Tuesday 4 June 2019

Top-Down versus Bottom-Up Christianity (or the CS Lewis versus Bruce Charlton strategies for conversion)

I associate CS Lewis with the Top-Down strategy for becoming a Christian - the suggestion for What To Do when you want to become become a Christian but aren't yet a Christian.

Lewis's basic idea is that you start out by 'going through the motions' or (less charitably) 'pretending' to be a Christian; and the rest will follow.

So, for instance, you might start praying, reading scripture regularly, or attending church (he suggests the nearest church of your birth denomination - which made sense up to c.1955 but nowadays would be pretty hazardous in most cases). The idea is that by developing good habits on the surface, your deep convictions will be trained to follow.

If this works, then by all means do it! But I suspect that modernity has inoculated many people against any and all such surface approaches, because it has ensured that all information will be systematically misinterpreted. Plus leftist-materialism has so permeated all institutions that church services and scriptures (in new translations and commentaries) alike have been corrupted to work (overall) against Christianity - e.g. by presenting the religion as primarily 'about' social justice or the environment.

My alternative idea (expounded multiple times on this blog) is for individuals to discover and examine their own most fundamental assumptions about reality - their metaphysics.

These might include assumptions that there is no soul, that the spiritual realm is imaginary, that all talk of life after death is wishful thinking, that reality is a mixture of blind determinism and accident etc. Such assumptions (which are very common, but unfounded) will usually block conversion, so they probably need to be addressed.

By 'examine' these, I mean they should be made clear and brought before the intuition, the imagination - to see whether we really-and-truly and whole-heartedly endorse them as necessarily true... and if not, what instead we do endorse.

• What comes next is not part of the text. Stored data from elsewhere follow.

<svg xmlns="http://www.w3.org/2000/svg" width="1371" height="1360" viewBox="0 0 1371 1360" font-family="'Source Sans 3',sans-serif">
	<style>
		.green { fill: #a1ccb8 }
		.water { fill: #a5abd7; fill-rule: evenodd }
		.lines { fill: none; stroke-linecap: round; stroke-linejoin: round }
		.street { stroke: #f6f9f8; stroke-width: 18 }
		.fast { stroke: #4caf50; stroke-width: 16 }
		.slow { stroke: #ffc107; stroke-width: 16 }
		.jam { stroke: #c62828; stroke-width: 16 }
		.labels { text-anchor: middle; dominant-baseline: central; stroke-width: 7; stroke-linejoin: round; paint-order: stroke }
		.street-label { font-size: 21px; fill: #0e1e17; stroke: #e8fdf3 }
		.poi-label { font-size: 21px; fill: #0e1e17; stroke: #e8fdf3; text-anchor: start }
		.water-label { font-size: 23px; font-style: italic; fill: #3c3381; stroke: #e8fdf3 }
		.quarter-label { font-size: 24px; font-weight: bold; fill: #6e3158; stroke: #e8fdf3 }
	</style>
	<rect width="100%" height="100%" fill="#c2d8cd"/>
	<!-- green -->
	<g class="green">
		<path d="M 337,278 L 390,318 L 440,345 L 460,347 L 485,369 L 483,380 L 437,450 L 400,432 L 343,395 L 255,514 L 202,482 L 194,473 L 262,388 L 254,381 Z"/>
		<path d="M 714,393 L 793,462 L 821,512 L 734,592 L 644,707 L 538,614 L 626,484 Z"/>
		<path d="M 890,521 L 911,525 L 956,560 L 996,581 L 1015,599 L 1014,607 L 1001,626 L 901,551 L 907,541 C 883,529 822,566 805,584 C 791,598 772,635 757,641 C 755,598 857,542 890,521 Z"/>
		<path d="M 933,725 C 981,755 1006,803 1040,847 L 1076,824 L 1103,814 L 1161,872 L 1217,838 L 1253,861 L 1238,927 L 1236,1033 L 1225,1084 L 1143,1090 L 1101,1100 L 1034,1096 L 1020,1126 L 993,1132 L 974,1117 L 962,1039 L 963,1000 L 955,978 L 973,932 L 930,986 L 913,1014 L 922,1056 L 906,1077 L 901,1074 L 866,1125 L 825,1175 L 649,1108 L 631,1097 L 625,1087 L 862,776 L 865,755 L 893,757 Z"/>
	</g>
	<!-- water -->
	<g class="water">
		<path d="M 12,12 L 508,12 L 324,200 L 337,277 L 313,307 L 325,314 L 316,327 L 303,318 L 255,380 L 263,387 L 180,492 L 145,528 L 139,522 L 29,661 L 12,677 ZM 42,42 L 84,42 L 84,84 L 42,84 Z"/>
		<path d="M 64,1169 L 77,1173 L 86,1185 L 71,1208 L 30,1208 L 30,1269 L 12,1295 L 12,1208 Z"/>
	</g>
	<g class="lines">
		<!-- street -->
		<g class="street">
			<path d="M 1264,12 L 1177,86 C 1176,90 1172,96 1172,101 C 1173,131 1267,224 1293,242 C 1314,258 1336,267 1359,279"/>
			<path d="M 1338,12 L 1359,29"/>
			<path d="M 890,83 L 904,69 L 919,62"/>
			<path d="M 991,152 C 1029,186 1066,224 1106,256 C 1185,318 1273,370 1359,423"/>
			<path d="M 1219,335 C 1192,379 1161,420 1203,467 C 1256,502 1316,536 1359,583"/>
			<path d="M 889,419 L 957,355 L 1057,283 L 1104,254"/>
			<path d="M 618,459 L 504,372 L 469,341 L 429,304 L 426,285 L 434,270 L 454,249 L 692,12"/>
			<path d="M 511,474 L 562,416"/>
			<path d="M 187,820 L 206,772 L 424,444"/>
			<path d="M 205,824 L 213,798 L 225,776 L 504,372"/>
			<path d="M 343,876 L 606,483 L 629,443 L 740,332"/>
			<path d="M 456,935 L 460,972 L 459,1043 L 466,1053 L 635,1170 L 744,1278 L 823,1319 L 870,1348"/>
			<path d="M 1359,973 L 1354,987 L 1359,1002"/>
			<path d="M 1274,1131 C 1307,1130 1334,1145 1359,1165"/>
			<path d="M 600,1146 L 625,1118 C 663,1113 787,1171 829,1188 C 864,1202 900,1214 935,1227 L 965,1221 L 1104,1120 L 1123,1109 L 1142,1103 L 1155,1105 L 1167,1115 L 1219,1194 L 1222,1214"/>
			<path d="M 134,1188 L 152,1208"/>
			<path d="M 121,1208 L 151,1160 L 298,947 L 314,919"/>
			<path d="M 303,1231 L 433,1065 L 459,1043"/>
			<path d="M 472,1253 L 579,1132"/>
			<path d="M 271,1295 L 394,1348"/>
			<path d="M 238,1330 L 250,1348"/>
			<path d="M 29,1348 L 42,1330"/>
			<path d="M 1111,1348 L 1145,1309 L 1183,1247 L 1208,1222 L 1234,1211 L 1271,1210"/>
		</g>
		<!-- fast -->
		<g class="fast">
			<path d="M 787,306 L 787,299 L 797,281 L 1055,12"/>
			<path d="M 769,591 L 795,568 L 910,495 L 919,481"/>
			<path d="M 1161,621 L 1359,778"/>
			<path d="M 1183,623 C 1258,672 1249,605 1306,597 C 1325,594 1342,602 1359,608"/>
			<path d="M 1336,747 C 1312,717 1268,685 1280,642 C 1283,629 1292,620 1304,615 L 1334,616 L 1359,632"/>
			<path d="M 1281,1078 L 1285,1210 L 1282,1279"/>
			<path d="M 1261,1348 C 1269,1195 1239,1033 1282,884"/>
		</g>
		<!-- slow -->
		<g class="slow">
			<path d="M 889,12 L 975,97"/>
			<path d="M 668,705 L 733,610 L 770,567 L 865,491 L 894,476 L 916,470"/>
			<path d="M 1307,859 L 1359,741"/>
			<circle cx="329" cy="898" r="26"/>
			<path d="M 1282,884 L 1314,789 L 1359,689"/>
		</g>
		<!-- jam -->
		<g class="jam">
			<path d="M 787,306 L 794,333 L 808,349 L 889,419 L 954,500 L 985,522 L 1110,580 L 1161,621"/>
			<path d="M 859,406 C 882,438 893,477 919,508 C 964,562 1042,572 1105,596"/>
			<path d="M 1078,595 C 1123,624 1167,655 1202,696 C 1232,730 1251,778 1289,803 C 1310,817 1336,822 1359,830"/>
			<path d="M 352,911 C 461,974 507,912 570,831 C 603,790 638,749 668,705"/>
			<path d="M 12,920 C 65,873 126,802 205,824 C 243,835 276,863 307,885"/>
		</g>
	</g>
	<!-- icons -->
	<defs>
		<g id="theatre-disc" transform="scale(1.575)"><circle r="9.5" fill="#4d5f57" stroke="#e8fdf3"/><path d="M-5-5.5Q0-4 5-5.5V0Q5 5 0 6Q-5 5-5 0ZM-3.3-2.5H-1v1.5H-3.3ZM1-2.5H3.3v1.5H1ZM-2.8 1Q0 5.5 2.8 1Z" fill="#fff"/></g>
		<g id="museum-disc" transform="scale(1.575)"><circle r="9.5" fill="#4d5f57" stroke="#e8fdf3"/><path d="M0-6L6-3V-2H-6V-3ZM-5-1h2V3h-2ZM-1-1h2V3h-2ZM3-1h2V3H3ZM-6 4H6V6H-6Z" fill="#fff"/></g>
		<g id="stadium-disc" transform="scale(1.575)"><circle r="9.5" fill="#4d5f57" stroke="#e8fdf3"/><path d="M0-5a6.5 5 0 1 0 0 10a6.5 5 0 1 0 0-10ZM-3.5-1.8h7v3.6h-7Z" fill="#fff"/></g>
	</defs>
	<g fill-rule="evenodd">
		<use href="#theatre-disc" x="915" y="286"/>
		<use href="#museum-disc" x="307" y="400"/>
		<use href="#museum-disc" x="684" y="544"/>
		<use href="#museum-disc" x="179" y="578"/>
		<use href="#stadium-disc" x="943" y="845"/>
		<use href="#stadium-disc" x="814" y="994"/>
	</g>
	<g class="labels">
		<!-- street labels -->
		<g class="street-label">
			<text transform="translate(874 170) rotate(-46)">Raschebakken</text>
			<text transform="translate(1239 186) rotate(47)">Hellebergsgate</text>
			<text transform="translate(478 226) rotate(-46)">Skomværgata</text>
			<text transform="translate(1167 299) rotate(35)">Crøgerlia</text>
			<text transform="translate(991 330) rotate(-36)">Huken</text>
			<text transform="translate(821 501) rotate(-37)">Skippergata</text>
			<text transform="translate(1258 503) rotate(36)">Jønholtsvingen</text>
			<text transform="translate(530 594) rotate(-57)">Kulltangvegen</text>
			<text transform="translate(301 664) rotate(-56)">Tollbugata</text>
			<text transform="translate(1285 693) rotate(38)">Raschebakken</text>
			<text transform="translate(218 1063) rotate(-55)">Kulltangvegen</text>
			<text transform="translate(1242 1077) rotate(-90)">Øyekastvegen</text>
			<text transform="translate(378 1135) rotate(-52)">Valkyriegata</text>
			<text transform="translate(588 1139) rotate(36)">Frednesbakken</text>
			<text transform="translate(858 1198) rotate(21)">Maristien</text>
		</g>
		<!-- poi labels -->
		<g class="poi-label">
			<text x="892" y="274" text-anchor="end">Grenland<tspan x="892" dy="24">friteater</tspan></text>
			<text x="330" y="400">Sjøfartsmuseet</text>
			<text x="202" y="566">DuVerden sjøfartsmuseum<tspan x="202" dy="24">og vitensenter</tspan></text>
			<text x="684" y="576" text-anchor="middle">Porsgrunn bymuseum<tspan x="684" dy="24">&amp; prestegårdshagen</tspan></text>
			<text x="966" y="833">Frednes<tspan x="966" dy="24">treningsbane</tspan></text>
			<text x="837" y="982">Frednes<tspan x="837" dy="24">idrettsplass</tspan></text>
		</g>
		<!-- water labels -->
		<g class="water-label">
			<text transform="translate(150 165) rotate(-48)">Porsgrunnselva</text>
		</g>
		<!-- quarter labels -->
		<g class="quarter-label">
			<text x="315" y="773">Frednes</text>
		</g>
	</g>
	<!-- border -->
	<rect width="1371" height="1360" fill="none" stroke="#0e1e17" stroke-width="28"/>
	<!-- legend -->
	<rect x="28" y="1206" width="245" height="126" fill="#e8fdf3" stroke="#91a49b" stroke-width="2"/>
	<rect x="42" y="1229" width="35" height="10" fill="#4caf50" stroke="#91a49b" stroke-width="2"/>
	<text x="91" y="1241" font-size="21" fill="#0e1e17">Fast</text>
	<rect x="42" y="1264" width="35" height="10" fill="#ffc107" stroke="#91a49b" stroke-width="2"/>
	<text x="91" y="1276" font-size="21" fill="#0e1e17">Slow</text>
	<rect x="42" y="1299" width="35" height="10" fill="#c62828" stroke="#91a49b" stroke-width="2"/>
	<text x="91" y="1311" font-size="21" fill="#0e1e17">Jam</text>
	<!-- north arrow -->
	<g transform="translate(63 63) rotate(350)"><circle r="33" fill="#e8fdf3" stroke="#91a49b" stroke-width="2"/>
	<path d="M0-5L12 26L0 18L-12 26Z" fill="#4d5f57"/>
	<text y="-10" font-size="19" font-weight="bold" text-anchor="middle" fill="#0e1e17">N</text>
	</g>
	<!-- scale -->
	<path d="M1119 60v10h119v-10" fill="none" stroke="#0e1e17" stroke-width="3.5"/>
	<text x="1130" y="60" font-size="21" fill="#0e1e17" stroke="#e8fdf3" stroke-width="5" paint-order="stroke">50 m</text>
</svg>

Such a process will, I think, lead most people to Christianity if pursued honestly and diligently - and will do so in a Bottom Up fashion, by building Christianity upon the foundations of what we feel-and-know to be true metaphysics.

1 comment:

Nathaniel said...

Great article, and the bottom up method is what has worked for me personally in building a personal metaphysics.
I consciously descended into Nietzsche (whose writing style I admire to this day) and took on a materialist atheist position, supported by other writings of atheists and existentialists. From here, I began (what has been a hard) process of uprooting assumptions, and discovering for myself via conscious observation and reflection, my own metaphysics. Doing what I call inner work on myself, and in fact destroying myself in the process... but this in many ways has led to an arrival of something else in me, almost an inner child has the space to move in now I can see the ego for what it is. I've come to realise and discern the difference between Personality and Essence. I now understand post-modernity as 'the to nowhere' ... although rather than outright reject it, I think it is best we face it and do our best to transform it through our own individual efforts. I think it either consumes us, or we take the individual path as you point out many times.

Also, through (as best as I know) my own inner workings, I came to discover truly, God is Love.